Now the function only has to pass the contents of stderr (the selected path) to the shell's cd function, which then changes to the specified directory. This is easier said than done, because cd is not a program, but a built-in shell function. A program could change its own working directory, but not that of the parent process, the shell itself. To complicate matters, unlike other Unix commands, cd insists on being provided with an actual argument, the directory, which it cannot read from stdin by way of a pipe.

This explains the wild trick the Bash function resorts to above. After calling cdbm it swaps its stdout and stderr channels. To do this, it first uses 3>&1 to define a file descriptor named 3 and points it to the same channel as the file descriptor 1 (i.e., stdout). The following redirection 1>&2 assigns a new value to the 1 descriptor and points it to a descriptor 2 (i.e., stderr). The third – that is 2>&3 – assigns the value of the temporarily used file descriptor 3 (i.e., the cached stdout) to stderr. In other words, the terminal UI's output of cdbm no longer ends up in stdout, but instead in stderr, and the result of the selected directory is sent to stdout. We in engineering call this a "switcheroo."
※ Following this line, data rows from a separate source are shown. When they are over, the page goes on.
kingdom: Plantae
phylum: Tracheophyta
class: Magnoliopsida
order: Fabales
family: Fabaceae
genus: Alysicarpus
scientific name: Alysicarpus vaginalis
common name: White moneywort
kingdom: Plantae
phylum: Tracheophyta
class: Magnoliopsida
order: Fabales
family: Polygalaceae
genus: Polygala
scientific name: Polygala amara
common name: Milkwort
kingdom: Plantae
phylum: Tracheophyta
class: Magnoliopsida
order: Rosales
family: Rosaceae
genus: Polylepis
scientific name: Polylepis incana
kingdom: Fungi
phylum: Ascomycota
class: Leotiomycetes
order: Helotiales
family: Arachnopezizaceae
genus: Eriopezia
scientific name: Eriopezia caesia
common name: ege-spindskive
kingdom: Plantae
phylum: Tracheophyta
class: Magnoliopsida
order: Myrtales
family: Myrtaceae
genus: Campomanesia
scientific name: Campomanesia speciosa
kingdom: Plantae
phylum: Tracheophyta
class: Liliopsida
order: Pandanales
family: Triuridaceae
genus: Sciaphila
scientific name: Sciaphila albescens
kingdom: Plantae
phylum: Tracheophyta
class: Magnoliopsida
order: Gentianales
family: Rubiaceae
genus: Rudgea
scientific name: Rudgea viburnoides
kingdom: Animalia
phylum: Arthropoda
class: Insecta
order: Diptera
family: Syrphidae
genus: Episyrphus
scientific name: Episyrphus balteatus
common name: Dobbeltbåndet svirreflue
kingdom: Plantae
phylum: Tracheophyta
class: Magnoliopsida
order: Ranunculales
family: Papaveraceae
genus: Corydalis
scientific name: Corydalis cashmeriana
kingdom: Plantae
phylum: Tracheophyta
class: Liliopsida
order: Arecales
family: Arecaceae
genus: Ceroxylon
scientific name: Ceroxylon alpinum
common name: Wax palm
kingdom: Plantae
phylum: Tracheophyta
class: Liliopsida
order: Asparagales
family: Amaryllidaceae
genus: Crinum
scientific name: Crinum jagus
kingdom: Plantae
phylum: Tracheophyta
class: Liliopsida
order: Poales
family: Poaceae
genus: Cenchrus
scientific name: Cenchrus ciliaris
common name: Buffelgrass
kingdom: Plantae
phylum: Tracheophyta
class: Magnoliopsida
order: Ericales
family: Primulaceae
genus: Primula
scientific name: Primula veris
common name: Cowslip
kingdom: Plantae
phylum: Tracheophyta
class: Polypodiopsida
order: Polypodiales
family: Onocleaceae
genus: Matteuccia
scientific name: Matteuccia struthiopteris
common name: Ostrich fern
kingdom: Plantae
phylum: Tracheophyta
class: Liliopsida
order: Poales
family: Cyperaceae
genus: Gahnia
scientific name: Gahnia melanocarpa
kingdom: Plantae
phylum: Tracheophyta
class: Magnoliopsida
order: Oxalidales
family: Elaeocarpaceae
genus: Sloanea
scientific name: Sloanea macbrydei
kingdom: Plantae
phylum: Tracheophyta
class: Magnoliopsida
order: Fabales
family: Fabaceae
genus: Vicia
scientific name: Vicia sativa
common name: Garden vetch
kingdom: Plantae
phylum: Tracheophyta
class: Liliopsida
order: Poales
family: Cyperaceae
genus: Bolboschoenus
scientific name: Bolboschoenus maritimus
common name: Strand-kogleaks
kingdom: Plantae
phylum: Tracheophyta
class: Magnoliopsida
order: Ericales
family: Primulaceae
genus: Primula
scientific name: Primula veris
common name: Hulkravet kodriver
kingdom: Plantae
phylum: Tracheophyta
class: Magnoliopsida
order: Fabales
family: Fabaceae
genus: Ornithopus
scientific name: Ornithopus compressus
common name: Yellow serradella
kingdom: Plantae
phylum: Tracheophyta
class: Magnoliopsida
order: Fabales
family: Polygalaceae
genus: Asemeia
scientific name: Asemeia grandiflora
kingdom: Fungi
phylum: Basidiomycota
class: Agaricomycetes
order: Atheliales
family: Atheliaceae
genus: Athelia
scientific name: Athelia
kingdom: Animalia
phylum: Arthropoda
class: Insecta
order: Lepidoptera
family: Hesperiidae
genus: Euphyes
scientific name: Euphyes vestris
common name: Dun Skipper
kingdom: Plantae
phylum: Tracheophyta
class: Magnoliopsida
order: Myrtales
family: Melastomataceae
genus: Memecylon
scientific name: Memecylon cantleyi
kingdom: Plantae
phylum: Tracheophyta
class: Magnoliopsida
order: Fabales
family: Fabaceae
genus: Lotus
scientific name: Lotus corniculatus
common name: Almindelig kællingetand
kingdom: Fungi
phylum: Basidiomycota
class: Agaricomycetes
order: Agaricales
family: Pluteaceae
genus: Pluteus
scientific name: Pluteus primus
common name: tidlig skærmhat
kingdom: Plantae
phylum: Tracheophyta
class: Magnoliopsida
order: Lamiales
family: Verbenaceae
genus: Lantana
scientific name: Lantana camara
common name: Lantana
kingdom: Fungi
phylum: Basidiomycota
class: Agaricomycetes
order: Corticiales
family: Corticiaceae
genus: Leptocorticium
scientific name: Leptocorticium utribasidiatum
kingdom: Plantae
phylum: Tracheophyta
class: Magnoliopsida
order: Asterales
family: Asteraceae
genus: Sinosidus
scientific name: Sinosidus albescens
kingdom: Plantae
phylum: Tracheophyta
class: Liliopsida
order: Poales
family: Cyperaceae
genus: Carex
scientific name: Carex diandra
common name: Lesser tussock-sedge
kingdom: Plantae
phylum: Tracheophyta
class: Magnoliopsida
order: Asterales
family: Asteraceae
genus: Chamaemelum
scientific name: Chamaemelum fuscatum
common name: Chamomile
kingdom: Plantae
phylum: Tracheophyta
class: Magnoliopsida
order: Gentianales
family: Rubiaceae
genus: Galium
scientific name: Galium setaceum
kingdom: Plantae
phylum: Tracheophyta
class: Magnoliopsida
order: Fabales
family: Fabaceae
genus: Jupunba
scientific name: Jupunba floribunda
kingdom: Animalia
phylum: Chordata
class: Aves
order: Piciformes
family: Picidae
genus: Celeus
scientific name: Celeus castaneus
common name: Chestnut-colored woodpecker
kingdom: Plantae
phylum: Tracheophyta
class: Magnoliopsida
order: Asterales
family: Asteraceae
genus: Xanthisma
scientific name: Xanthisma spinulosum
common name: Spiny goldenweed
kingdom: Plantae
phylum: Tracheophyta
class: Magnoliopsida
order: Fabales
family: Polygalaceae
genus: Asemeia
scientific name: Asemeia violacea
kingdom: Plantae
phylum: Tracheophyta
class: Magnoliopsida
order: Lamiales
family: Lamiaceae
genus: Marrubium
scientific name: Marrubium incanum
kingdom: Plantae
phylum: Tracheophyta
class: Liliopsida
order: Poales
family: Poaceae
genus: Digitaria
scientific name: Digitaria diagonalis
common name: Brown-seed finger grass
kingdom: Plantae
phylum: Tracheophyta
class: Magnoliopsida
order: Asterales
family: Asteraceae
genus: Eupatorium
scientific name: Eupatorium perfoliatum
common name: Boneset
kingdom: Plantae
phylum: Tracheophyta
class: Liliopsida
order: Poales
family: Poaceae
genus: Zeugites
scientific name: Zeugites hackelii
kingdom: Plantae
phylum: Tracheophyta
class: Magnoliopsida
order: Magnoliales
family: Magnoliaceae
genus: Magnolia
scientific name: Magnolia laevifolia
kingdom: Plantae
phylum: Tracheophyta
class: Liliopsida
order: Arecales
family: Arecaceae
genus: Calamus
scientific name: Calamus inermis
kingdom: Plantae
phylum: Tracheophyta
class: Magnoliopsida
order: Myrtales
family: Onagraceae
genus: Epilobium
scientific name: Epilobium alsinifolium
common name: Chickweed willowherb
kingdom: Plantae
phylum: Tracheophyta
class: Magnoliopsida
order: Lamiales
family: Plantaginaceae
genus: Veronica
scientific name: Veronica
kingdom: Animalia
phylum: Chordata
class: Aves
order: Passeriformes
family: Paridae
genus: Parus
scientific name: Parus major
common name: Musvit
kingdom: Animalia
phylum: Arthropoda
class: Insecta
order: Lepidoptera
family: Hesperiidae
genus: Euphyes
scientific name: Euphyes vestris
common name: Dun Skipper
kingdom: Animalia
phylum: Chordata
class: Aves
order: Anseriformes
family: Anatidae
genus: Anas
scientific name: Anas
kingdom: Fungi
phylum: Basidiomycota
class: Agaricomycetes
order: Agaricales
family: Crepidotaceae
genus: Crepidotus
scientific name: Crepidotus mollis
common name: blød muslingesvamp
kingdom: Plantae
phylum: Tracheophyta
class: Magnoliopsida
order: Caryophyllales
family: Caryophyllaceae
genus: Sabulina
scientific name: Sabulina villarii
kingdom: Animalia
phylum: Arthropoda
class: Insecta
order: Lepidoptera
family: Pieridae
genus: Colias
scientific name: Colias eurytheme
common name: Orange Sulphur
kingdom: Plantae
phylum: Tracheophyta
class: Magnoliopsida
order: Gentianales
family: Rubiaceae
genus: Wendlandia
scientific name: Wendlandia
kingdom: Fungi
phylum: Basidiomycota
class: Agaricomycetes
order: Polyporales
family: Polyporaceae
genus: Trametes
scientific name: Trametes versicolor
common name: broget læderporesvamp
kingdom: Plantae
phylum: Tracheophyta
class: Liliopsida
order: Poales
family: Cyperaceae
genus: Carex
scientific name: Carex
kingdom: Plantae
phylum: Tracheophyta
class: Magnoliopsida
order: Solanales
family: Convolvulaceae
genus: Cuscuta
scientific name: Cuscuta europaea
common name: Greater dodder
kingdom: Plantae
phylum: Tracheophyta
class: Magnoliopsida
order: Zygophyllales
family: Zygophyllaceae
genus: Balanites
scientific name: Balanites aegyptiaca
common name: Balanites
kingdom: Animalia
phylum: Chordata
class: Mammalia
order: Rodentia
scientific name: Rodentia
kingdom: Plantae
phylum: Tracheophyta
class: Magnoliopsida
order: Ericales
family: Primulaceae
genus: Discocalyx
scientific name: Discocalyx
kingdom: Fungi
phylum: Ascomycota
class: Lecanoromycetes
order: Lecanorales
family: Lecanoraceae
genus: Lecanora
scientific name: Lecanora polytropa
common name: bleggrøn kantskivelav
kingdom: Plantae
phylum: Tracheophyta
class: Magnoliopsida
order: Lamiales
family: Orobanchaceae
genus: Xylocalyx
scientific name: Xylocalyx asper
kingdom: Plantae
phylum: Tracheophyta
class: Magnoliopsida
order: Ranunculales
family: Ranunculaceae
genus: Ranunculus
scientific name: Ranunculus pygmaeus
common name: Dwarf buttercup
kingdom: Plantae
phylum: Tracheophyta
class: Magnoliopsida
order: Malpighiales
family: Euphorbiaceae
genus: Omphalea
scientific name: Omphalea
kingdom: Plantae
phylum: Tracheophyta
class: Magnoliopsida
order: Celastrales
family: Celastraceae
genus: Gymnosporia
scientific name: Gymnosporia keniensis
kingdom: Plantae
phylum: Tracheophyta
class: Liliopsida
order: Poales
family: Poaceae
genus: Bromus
The dir=$(...) construct then grabs stdout and assigns it to the $dir variable. The following cd statement for the directory change, separated by a semicolon, receives the value from the variable and jumps to the specified directory. This whole rigmarole was necessary, because the easy way of capturing stdout does not work, as the terminal UI insists on writing to it, and redirecting it would leave the user without any visual output with which to interact.

Nitty Gritty

The cdbm.go program in Listing 1 only has to do two things. First, if the -add option is present, it stores the current working directory in the SQLite database. If the option is not set, it displays the terminal UI with the SQLite entries, lets the user select one, and outputs the chosen path to stderr.

To do so, it defines the -add option with the help of the standard flag package in line 15. If cdbm is called with -add, the pointer value dereferenced with *addMode has a true value after parsing the command-line arguments with flag.Parse(), and line 33 branches to the function dirInsert() starting in line 85. In display mode, the else branch starting in line 34 uses dirList() to fetch all the paths stored in the SQLite database and sorts them in descending order of the dates on which they were added.

The terminal UI for selecting a directory gets drawn by the promptui package, which offers Select() and Run() functions to configure the list and then switch to user interaction mode. The result, the path selected by the user as a string, is finally output to stderr by lines 44 and 45, whereupon the program terminates.